EXCERPTED TEXT: Begin

To help promote a worry-free environment, The InterContinental has enhanced some of its existing safety measures and also added: the use of electrostatic disinfectant sprayers for public areas and guest rooms; has made its menus available via QR Codes; and has partnered with Ecolab, a provider of water, hygiene and energy technologies, and the Cleveland Clinic, a medical center, to develop the “IHG Clean Promise” standards.
Leading this work is their Global Cleanliness Board, a group of IHG experts in operations, health, safety and guest experience colleagues working with external specialists to define solutions, best practice and implement processes, according to the company.
Hampton Inn & Suites Imperial Beach opened its doors for the first time on May 22 and has applied a lot of the same CDC requirements as others, like the use of face masks for all team members and gloves for all housekeeping staff. It has also taken additional measure, according to Dean Manternach, VP of operations at Tharaldson Hospitality Management LLC, which owns and operates the Hilton property. For example, the hotel has partnered with Lysol as an added measure, which will provide a disinfecting chemical for added sanitization throughout the property. Through the partnership, the hotel will also provide sanitizing wipes to guests who request them, he said.

EXCERPTED TEXT: End
INFORMATION SUPPLIED: Begin

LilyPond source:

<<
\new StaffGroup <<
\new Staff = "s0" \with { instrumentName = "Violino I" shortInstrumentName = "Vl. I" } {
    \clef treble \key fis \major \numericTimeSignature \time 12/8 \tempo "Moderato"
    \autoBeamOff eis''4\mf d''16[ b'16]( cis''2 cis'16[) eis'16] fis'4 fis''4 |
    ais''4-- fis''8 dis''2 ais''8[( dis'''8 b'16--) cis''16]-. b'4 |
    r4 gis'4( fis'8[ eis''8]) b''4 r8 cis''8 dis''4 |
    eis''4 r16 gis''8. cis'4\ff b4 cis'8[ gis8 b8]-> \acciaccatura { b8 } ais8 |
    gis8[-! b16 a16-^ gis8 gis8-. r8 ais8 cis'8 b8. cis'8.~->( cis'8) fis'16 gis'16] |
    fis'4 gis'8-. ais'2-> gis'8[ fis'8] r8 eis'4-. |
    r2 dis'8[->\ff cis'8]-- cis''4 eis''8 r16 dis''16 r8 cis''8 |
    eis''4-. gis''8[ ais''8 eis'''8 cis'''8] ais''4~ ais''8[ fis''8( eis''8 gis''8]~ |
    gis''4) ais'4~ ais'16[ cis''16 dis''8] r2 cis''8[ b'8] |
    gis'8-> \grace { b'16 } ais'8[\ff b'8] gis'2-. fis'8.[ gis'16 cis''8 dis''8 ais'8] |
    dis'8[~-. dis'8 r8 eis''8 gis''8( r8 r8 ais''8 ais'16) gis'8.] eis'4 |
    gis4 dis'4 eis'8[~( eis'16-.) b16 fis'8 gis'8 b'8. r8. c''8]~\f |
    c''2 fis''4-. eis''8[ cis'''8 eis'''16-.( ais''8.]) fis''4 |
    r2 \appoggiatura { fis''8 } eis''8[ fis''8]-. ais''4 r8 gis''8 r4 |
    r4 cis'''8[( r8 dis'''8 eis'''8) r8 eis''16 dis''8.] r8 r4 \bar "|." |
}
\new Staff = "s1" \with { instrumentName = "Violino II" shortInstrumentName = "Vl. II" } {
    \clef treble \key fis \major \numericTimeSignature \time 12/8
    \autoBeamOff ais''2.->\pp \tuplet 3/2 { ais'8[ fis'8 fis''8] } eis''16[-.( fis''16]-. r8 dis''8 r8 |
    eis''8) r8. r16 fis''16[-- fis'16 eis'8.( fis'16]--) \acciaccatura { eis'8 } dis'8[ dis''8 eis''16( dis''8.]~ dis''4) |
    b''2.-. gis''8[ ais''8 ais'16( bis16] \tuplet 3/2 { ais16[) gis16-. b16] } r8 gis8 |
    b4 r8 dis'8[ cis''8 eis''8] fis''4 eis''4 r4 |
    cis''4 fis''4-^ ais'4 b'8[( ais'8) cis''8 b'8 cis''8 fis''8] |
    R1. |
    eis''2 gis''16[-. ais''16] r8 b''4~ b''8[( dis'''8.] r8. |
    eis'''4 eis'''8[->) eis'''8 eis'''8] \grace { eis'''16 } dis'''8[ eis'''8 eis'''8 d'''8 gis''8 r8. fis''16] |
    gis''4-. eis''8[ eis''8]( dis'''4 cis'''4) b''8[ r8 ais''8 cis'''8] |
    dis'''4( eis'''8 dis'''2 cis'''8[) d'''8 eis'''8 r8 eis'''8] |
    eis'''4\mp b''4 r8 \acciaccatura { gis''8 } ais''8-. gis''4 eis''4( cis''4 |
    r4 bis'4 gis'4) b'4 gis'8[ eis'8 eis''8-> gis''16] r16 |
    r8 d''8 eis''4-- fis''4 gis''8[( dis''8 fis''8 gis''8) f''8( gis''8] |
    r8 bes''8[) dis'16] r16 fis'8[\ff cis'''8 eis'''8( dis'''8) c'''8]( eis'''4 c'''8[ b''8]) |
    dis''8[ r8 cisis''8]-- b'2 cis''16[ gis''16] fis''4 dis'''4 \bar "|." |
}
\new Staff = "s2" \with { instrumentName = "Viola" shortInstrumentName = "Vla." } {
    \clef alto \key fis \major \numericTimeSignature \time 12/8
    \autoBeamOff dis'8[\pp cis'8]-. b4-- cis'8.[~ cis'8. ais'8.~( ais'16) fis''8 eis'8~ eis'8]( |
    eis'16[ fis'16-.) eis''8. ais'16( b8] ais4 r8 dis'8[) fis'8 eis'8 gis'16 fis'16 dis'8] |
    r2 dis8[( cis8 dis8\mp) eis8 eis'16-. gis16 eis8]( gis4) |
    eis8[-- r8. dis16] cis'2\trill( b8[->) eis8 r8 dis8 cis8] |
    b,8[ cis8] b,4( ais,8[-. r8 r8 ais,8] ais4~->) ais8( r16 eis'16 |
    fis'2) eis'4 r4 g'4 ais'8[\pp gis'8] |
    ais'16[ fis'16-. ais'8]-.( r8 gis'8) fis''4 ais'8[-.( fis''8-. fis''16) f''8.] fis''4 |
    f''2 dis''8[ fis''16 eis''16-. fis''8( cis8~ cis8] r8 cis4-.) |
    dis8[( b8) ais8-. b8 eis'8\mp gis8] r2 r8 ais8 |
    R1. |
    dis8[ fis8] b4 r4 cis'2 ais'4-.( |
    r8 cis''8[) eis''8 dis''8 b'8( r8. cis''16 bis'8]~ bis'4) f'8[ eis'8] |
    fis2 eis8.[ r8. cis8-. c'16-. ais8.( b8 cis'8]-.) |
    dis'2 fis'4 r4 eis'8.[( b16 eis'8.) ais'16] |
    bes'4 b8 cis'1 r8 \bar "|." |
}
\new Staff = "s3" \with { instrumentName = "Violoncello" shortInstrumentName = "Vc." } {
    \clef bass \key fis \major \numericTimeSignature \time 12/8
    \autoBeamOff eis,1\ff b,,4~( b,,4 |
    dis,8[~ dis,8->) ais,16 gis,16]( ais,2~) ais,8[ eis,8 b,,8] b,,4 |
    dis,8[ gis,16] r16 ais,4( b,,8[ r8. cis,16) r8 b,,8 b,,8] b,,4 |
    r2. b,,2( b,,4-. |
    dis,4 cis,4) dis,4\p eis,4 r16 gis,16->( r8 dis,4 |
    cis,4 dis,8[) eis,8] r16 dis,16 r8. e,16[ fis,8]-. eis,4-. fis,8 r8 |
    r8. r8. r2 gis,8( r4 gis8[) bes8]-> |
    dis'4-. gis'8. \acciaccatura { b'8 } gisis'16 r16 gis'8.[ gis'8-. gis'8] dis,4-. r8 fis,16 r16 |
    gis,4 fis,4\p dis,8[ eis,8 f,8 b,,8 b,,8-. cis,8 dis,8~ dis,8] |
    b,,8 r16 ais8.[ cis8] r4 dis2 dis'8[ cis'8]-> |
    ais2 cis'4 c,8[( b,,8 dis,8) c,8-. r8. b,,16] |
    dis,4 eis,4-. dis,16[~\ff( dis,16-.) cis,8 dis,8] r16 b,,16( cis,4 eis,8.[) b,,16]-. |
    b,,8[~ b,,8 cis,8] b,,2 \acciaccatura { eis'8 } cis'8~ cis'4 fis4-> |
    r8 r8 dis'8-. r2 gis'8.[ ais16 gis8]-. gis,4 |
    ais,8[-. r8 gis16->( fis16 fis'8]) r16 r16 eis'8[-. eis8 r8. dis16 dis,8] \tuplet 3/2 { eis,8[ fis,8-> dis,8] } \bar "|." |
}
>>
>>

INFORMATION SUPPLIED: End

Resume the piece on hotel cleaning and safety measures above, starting right after its last sentence.

--- ANSWER FOR THIS EXERCISE ---
Elsewhere, the complimentary breakfast has been modified to a grab-and-go method, said Manternach, with all produce and goods place in a labeled bag for patrons.
So far, the 104-room Hampton Inn & Suites Imperial Beach is running at over 40% occupancy, he said. That number is anticipated to increase to more than 60% this week as a large group of military Navy soldiers has checked in, according to Manternach, who believes that figure will continue to increase week-over-week.
He added that while he and his team are currently targeting leisure, drive-in travelers, he predicts business travel will pick up soon.
“Right now, it’s a lot of drive-in traffic as a lot of people have been cooped up in their homes with orders to shelter-in-place, so that will be the bulk of what we see at first,” said Manternach. “I will say, I travel quite a bit and have been seeing more and more business travelers. I do think business communities, companies and corporations out there will be giving the green light to their employees to go out and travel soon albeit face masks and all the safety protocols we should be taking.”
Local Market First
To help push these efforts, the San Diego Tourism Authority has a marketing plan in place that will focus on the local market first and then expand to regional drive markets as is appropriate, said Jennifer Davies, director of cultural tourism at SDTA.
“The timing and rollout are flexible and are dependent on when the community is ready,” she said. Julie Coker, president and CEO of the San Diego Tourism Authority, added that SDTA has a recovery marketing plan ready to deploy “designed to support our local hotels and tourism businesses.”
“The San Diego Tourism Authority will continue to work with our local elected officials, industry partners and Members on responsible reopening efforts or all facets of our local tourism economy,” she said.
Caroline Beteta, president and CEO of “Visit California,” said she looks forward to the tourism industry launching its economic comeback with the help of all Californians and other visitors who are comfortable traveling at this point.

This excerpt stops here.